RUSSELL — Cochrane’s Dairy will not appeal a $26,000 fine for dumping toxic substances into the Castor River.
Judge Catherine Kehoe also ruled on Aug. 21 that owner Barry Cochrane would be fined $6,500. With a victim tax surcharge of 30 per cent, the total fine comes to $42,250.
Cochrane’s Dairy — located in Russell, southeast of urban Ottawa — was charged in late 2013 by Environment Canada with five counts of dumping toxic waste water into the river and impacting trout, and was found guilty earlier this year.
But the only trout that were proven to be killed were those used in an Environment Canada test. A small school of trout were dropped into a fishtank with a high concentration of the waste water seized from Cochrane’s Dairy. The court was told that the substance — a mixture of milk and cleaning solutions — was “acutely lethal” as no survivors were found the next day.

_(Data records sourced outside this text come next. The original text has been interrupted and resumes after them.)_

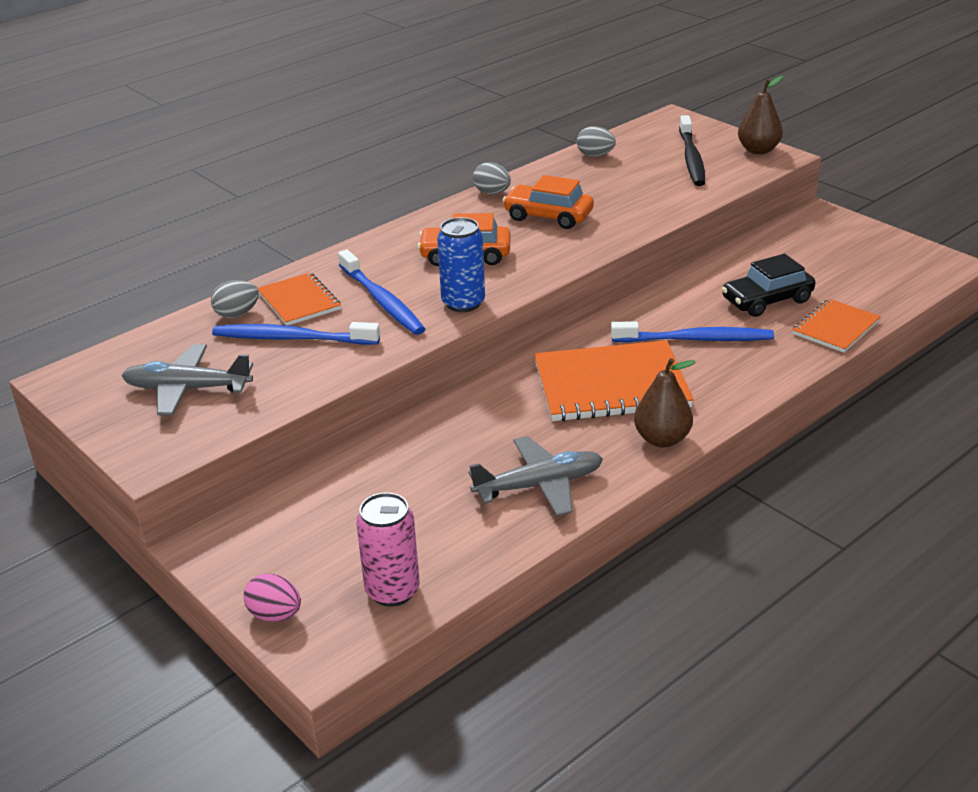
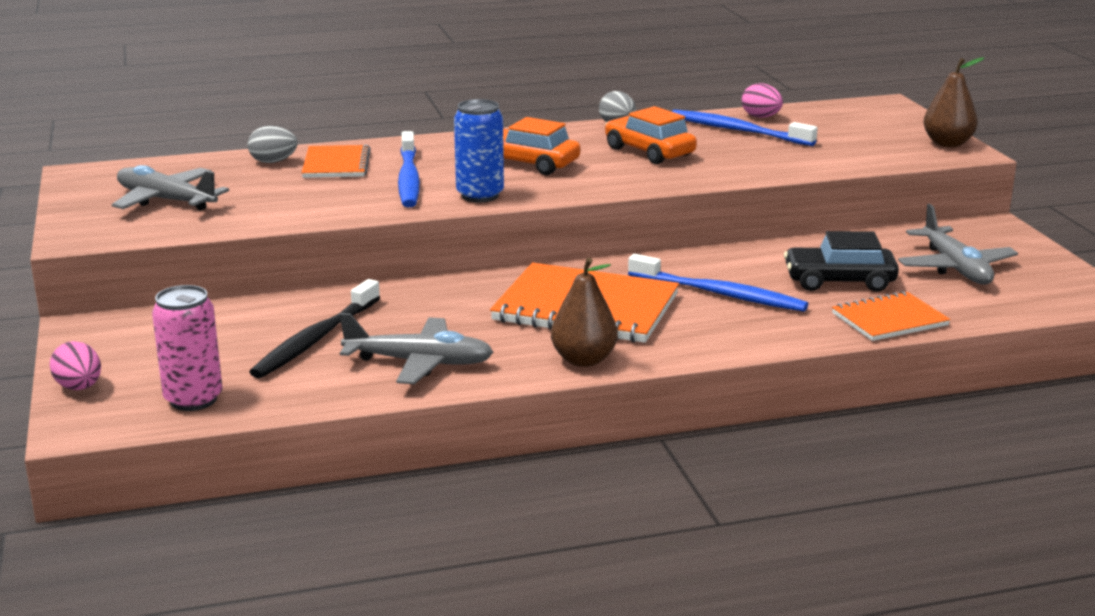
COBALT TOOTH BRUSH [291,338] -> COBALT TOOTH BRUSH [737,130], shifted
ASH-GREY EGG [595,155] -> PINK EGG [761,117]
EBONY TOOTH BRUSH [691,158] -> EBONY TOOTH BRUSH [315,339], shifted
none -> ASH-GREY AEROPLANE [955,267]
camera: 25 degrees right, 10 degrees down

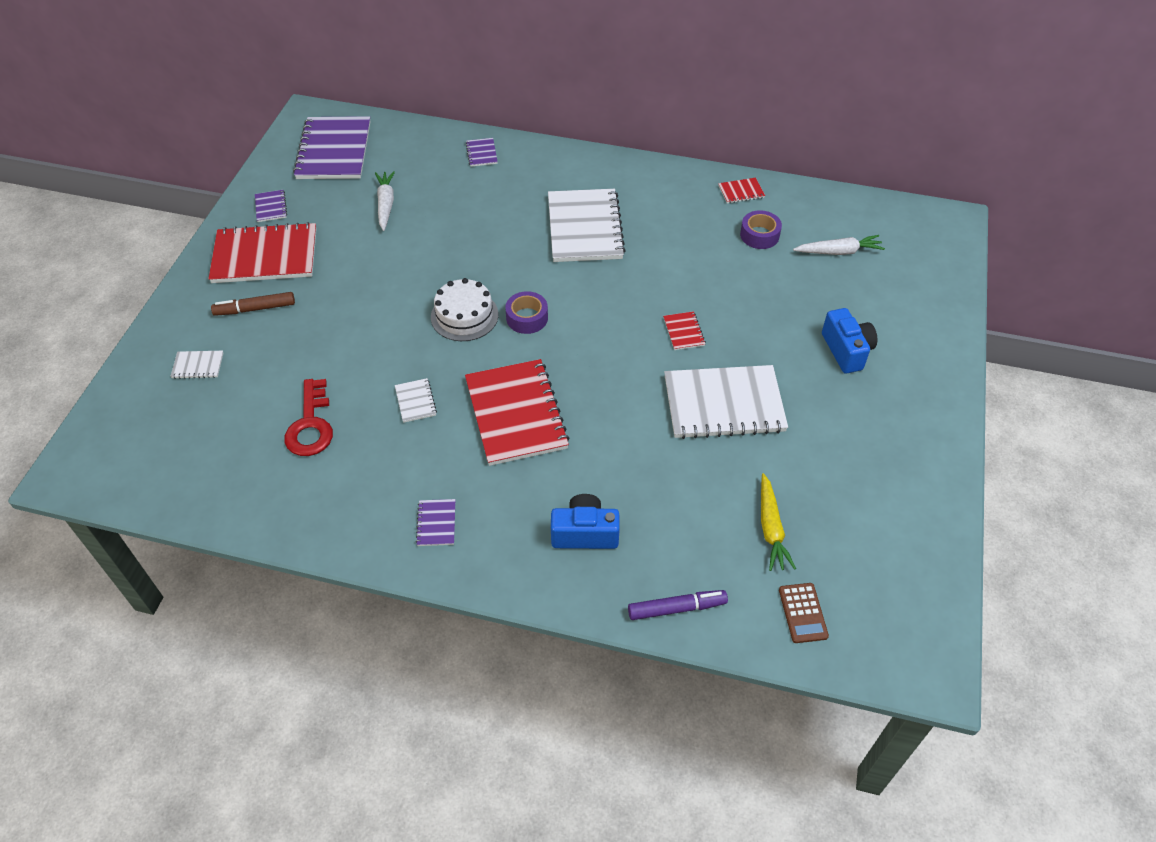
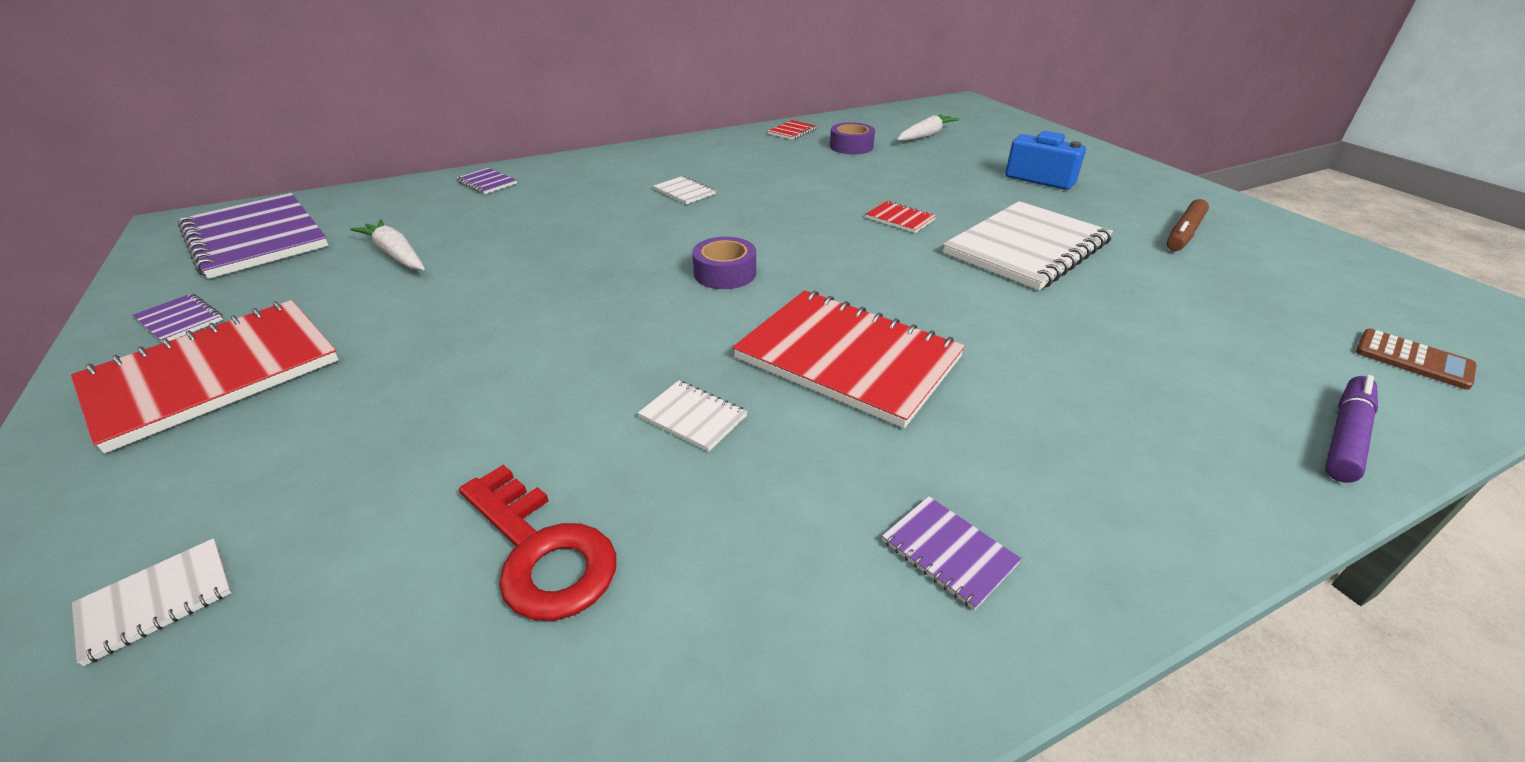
RUSSET MARKER PEN [255,309] -> RUSSET MARKER PEN [1184,233], shifted
SNOW-WHITE CAKE [464,316] -> none
SNOW-WHITE NOTEPAD [585,228] -> SNOW-WHITE NOTEPAD [684,192], x0.42
COBALT CAMERA [584,533] -> none
YELLOW ROOT VEGETABLE [771,528] -> none
camera: 40 degrees left, 15 degrees down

“There is no question that it was toxic,” said Kehoe.
Cochrane’s Dairy pleaded ignorance when Environment Canada investigators alerted them to effluent pouring from a concrete pipe near the river in August 2012. To rectify the problem, the dairy began draining their tanks into a field by the river.
Barry Cochrane said he didn’t know his father had built underground pipes that would bring the waste water to the river. Cochrane thought it went into a septic system.
Cochrane’s lawyer, Robert Houston, said he originally wanted to resolve the matter with a $25,000 fine for the company, and a $5,000 fine for Barry Cochrane. Instead, the Crown wanted a $100,000 fine for the company and $25,000 for the owner.
Cochrane’s — which opened in the 1930s — is known for delivering milk in glass bottles. In the 1950s and 60s, it was delivering milk five days a week, but that had dropped to two days a week by 2012, and then to one day a week by early 2014. The business stopped processing milk earlier this year — blaming tough competition from national retailers and the increasing costs of hydro — and now delivers milk from another company.